Whichever lines include the word "mark", copy them as they appear in the data.

(Stored data)
━━━

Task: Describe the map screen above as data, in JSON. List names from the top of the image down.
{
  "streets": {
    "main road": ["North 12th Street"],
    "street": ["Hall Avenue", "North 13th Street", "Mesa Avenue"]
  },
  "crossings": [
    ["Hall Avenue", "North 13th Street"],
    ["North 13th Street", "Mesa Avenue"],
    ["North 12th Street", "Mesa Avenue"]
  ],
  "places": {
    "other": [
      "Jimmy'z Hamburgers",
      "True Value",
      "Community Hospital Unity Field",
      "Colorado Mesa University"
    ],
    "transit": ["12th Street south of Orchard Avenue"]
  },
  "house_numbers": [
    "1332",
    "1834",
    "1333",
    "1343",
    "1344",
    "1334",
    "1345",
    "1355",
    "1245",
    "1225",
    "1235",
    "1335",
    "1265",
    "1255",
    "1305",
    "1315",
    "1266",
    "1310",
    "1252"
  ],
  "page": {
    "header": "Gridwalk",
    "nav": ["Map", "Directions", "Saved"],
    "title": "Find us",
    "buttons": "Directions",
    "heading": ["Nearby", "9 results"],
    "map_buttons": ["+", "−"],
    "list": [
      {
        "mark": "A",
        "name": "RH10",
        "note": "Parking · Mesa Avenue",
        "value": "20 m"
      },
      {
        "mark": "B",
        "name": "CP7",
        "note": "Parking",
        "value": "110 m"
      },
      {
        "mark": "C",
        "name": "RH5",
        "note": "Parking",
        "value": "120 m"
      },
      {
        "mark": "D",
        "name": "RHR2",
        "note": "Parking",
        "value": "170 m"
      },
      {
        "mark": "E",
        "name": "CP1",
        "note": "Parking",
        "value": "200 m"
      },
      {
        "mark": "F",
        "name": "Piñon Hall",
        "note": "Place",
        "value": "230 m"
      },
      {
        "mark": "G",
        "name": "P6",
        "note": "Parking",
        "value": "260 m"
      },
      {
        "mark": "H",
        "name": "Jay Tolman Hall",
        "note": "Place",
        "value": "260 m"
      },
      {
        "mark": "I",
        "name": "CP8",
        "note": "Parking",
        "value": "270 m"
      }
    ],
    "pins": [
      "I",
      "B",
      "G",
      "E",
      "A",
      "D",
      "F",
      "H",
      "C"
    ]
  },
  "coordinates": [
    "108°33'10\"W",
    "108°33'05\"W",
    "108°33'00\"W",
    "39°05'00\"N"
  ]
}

━━━

Written response ▸
        "mark": "A",
        "mark": "B",
        "mark": "C",
        "mark": "D",
        "mark": "E",
        "mark": "F",
        "mark": "G",
        "mark": "H",
        "mark": "I",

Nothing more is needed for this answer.